_Goal of the exercise_
Pull out every line below holding the word "ffffff".

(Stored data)
↓
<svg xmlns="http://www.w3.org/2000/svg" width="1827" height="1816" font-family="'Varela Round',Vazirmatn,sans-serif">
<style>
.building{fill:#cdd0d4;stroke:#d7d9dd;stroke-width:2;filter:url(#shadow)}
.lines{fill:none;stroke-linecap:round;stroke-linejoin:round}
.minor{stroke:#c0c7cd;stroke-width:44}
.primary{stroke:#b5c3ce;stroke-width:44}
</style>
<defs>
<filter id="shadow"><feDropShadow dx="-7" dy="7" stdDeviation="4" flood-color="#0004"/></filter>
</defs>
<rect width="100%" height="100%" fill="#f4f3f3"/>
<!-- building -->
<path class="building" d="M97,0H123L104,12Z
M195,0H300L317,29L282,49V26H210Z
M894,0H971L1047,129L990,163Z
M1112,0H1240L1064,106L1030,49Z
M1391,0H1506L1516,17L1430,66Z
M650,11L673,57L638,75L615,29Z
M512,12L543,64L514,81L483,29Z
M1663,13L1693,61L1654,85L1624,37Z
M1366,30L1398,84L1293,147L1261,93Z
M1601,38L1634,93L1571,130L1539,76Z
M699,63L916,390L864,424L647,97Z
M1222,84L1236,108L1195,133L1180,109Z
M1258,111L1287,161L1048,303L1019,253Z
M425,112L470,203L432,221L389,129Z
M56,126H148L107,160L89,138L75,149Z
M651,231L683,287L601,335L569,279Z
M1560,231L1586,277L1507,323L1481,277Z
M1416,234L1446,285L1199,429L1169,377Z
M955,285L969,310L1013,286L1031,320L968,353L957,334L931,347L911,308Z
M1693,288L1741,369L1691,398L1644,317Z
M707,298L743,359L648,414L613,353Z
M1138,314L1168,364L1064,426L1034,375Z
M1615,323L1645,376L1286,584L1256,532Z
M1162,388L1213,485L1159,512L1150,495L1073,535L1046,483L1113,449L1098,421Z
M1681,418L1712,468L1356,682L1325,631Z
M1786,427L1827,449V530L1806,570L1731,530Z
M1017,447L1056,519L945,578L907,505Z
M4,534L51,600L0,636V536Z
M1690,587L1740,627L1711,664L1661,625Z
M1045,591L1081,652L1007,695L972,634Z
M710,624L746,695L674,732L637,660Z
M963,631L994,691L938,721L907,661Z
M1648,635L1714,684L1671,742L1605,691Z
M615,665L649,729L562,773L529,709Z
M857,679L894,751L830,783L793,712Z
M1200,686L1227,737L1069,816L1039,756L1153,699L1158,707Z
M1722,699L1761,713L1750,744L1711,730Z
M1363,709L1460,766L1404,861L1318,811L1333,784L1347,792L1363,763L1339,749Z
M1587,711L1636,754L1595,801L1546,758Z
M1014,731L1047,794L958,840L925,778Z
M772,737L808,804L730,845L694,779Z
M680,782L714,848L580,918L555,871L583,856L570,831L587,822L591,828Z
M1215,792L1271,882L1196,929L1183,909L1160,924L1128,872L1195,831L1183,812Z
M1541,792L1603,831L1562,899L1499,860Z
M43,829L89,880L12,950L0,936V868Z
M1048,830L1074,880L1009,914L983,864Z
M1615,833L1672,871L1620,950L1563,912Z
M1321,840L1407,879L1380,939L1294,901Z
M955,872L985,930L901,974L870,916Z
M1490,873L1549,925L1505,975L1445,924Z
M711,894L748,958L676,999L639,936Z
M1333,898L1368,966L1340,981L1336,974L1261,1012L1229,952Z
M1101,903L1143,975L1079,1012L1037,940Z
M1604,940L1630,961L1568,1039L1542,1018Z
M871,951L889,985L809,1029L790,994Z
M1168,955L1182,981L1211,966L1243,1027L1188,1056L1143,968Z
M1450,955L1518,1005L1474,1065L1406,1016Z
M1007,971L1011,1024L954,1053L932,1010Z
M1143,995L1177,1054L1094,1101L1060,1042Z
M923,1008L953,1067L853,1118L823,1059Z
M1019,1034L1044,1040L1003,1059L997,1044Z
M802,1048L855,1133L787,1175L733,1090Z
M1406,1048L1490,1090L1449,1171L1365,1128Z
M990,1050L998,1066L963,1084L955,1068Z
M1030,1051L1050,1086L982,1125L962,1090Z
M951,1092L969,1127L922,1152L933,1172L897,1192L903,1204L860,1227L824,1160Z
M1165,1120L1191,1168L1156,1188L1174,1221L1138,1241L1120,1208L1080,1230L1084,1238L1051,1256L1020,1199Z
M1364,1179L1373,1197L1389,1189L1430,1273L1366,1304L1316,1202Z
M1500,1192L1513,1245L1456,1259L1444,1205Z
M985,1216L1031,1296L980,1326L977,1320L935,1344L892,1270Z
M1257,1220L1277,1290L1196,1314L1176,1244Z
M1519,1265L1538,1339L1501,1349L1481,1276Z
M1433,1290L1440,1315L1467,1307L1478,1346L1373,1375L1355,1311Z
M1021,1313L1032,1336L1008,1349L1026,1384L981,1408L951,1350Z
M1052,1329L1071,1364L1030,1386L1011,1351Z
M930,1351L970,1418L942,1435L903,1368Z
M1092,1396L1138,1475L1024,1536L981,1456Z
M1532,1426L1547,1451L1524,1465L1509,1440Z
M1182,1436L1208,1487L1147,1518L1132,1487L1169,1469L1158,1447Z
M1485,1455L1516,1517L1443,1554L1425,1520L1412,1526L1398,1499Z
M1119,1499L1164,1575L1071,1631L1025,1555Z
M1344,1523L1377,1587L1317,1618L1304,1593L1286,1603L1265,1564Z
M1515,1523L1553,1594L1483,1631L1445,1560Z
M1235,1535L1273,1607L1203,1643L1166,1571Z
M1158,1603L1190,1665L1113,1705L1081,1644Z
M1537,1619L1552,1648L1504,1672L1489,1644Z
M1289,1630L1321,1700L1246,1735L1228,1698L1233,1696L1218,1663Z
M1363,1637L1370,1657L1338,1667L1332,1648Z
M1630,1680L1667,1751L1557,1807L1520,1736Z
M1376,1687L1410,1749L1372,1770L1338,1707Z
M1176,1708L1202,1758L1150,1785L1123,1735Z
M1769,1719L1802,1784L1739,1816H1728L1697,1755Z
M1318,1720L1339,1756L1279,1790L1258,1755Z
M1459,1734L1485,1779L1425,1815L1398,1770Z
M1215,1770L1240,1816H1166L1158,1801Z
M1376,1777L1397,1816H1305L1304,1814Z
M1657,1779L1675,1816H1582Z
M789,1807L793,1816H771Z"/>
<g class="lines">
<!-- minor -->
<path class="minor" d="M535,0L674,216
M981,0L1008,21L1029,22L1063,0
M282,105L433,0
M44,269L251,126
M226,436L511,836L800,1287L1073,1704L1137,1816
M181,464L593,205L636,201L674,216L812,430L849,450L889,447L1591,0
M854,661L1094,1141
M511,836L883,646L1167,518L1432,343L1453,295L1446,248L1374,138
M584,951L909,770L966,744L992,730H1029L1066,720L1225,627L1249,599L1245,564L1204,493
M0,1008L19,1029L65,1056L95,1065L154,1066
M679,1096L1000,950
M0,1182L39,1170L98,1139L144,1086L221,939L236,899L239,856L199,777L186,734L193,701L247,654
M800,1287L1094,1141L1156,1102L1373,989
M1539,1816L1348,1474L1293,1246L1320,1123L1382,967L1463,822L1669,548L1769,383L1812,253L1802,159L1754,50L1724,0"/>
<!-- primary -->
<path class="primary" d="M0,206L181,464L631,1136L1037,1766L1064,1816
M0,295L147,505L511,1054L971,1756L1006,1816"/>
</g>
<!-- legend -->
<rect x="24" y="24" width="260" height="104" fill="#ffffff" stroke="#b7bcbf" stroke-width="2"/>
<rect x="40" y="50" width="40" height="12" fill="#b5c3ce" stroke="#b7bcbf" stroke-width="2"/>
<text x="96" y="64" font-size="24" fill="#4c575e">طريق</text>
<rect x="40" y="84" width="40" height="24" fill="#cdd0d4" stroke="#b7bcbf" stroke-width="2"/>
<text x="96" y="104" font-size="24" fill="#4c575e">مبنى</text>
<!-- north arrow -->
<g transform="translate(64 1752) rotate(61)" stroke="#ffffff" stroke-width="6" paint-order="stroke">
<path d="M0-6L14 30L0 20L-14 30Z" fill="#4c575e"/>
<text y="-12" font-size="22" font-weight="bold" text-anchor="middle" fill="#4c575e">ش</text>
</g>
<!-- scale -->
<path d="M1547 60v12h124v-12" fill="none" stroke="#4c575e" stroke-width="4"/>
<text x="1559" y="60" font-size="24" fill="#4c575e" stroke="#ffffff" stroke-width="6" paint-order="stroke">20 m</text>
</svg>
↑
_Result of the exercise_
<rect x="24" y="24" width="260" height="104" fill="#ffffff" stroke="#b7bcbf" stroke-width="2"/>
<g transform="translate(64 1752) rotate(61)" stroke="#ffffff" stroke-width="6" paint-order="stroke">
<text x="1559" y="60" font-size="24" fill="#4c575e" stroke="#ffffff" stroke-width="6" paint-order="stroke">20 m</text>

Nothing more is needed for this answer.